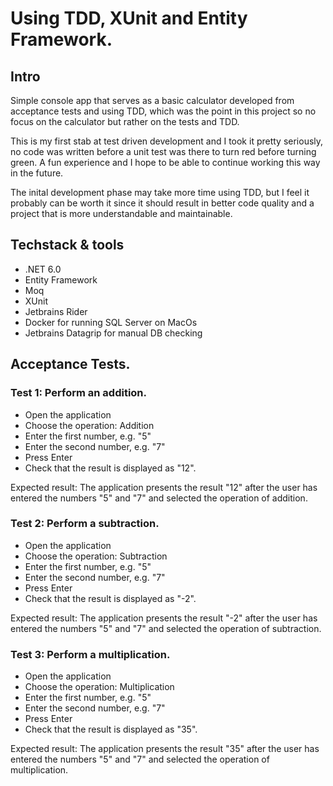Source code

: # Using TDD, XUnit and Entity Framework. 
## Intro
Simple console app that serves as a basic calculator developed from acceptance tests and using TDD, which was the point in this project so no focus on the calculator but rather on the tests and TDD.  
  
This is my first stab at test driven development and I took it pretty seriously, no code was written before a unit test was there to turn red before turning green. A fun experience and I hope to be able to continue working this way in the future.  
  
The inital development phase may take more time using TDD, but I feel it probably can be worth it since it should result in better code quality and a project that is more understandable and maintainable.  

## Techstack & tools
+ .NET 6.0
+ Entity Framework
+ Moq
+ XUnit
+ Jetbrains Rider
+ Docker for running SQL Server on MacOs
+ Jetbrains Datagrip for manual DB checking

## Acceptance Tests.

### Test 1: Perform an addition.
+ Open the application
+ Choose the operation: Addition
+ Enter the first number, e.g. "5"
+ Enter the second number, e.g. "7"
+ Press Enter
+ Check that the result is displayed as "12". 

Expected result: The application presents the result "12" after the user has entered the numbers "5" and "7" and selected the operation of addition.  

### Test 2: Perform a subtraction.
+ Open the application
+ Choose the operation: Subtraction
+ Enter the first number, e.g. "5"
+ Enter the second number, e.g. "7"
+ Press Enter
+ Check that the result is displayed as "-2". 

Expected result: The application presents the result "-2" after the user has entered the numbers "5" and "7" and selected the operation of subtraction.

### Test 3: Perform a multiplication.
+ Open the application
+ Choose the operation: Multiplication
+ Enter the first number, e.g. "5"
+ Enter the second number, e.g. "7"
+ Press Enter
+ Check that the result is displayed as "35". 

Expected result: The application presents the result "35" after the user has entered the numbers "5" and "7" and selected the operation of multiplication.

*****

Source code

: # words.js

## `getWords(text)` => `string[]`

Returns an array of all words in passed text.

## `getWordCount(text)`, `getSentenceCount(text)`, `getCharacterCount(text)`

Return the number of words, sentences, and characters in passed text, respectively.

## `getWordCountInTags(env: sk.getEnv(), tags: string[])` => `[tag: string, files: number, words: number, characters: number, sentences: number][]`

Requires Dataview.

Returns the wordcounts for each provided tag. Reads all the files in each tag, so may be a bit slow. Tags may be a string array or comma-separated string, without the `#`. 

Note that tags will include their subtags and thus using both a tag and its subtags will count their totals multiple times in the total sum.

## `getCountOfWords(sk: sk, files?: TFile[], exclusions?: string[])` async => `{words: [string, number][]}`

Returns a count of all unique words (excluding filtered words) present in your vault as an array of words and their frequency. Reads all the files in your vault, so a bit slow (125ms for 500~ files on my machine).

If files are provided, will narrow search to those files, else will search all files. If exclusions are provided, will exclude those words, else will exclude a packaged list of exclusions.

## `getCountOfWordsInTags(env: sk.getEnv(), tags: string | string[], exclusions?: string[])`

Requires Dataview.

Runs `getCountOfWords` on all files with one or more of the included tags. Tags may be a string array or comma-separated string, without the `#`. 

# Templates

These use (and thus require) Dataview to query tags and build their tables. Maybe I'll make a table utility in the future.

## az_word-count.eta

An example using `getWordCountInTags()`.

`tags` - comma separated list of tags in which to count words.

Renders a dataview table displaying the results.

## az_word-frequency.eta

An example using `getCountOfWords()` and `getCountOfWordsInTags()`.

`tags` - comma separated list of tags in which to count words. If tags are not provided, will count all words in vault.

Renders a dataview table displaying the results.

*****

▶ **What to work on**:
What you give back should be only the lines of the records above, starting at the line with "operation of addition." and ending at the line with "operation of multiplication.", restated word for word.

▶ **Completed task**:
Expected result: The application presents the result "12" after the user has entered the numbers "5" and "7" and selected the operation of addition.  

### Test 2: Perform a subtraction.
+ Open the application
+ Choose the operation: Subtraction
+ Enter the first number, e.g. "5"
+ Enter the second number, e.g. "7"
+ Press Enter
+ Check that the result is displayed as "-2". 

Expected result: The application presents the result "-2" after the user has entered the numbers "5" and "7" and selected the operation of subtraction.

### Test 3: Perform a multiplication.
+ Open the application
+ Choose the operation: Multiplication
+ Enter the first number, e.g. "5"
+ Enter the second number, e.g. "7"
+ Press Enter
+ Check that the result is displayed as "35". 

Expected result: The application presents the result "35" after the user has entered the numbers "5" and "7" and selected the operation of multiplication.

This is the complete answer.